I passed the information from Gurtler on to Myers, who I was told sent it along to Howard Scher at Memorial Sloan Kettering. Scher and his group performed a large trial that validated Gurtler’s eagle-eyed finding. However, it is possible that the hydrocortisone that men received because of the damage suramin caused to the normal adrenal cortex produced some of the responses.
71% of those with prostate cancer who had pain (21 patients) experienced sufficient pain relief to stop or reduce their use of opiate analgesics by one-half (C. Myers, et al., J Clin. Oncol., 1992, 10:881-889).
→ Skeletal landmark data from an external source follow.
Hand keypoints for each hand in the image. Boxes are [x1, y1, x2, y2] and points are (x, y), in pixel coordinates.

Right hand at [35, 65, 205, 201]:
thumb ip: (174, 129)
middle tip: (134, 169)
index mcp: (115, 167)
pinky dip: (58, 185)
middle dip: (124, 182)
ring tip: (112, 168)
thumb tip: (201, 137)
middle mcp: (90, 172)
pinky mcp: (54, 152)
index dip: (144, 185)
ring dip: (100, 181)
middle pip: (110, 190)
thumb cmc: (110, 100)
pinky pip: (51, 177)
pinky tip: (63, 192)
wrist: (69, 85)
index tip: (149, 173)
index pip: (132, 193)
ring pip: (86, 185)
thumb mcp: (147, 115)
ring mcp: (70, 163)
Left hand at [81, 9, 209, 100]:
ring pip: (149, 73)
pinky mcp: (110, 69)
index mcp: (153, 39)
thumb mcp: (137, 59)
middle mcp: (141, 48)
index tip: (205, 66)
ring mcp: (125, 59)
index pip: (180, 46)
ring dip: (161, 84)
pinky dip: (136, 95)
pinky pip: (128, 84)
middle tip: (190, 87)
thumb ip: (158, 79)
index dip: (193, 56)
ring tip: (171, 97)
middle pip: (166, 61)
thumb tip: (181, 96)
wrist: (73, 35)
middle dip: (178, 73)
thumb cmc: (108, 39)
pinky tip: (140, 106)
Pain relief was the indication that Warner-Lambert sought FDA approval for in 1998.
However, two patients (5%) died of drug-related toxicity, one of DIC, the other of sepsis. Under Myers’s dosing scheme, peak suramin plasma levels did not exceed 300 µg/mL, and neurologic toxicity was limited to grade 1 or 2 peripheral sensory neuropathy. Nevertheless, many cancer pharmacologists found this dosing scheme peculiar, as Brawley points out; I know at least one who said it made no sense at all. Perhaps in an academic sense it didn’t. But the results speak for themselves.
As Brawley notes, the FDA turned Warner-Lambert down. They were correct to do so—the drug was too toxic. After that, suramin pretty much disappeared. Long before, the members of suramin team had gone their own ways. It was an ugly divorce caused by the usual typical human emotions—greed, envy and fear.
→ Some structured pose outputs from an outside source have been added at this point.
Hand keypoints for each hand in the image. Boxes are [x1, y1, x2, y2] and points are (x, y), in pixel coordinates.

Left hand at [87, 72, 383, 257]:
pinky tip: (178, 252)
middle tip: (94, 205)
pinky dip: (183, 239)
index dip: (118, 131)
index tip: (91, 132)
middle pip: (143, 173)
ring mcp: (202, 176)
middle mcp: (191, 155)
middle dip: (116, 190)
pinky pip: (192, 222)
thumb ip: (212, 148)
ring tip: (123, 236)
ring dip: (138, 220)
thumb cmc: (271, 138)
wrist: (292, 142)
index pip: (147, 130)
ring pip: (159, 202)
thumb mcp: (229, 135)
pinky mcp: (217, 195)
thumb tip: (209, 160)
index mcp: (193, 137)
“The Magic Bullet” is dated now, though you can still purchase it used on Amazon. But it’s still kind of funny for such a dismal subject as cancer, if you read it as a character study.
As a final swipe at Myers, Brawley contended that “the change in PSA—which Snuffy believed to be an indicator of clinical improvement—isn’t worth much. It’s a measurement made in a lab. It doesn’t necessarily mean anything to an actual patient. Your PSA could go down, and you may not know the difference.”
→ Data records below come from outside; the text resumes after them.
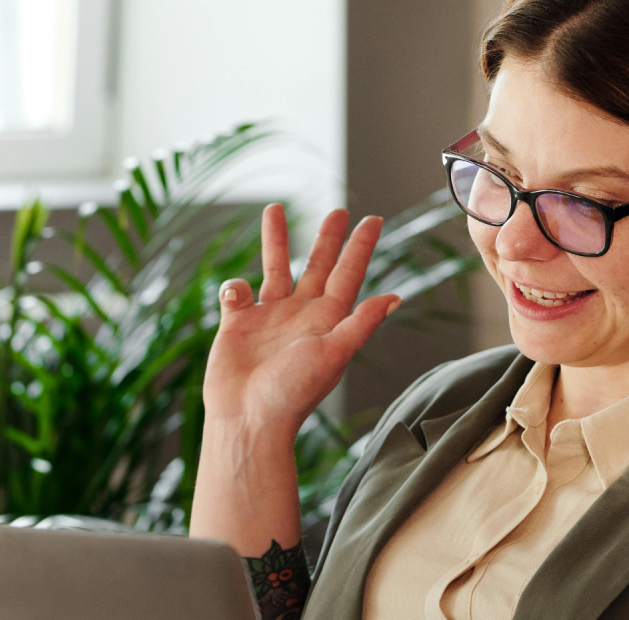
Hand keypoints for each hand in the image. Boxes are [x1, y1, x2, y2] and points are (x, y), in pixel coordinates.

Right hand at [203, 204, 401, 437]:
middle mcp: (300, 314)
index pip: (348, 274)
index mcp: (327, 320)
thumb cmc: (293, 392)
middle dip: (327, 238)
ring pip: (275, 269)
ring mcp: (269, 318)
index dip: (361, 247)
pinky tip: (235, 297)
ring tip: (274, 209)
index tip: (374, 219)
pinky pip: (236, 293)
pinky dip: (234, 287)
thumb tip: (395, 297)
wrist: (248, 418)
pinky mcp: (238, 325)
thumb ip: (360, 323)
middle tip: (339, 210)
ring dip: (275, 241)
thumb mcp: (333, 354)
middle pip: (318, 266)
True, the FDA does not accept PSA as an endpoint for the evaluation of treatment efficacy in prostate cancer. Nevertheless, we now know that in mCRPC, PSA declines produced by drug treatments are predictive for prolonged overall survival. Patients whose PSAs decline >50% after treatment will survive significantly longer than those who do not reach that threshold; patients whose PSAs decline >75% will survive longer yet. And those patients whose PSAs decline >90% do the best of all. These patients may survive many years. As any medical genitourinary oncologist can attest, in clinical practice, PSA matters a hell of a lot.
Looking backwards three decades, I wonder if the light suramin cast was worth the candle. In my opinion, probably not. But then, I remember the patient I was introduced to at the FDA ODAC hearing in 1998. He was treated with suramin at Johns Hopkins in 1990 with no toxicity and no evidence of disease since, a span of what was then eight years. When my role in the development of this drug was related to him, he couldn’t have been more gracious and appreciative.
I was delighted to see that at least someone had benefitted from our hard work and stress, and of the willing sacrifices made by so many others.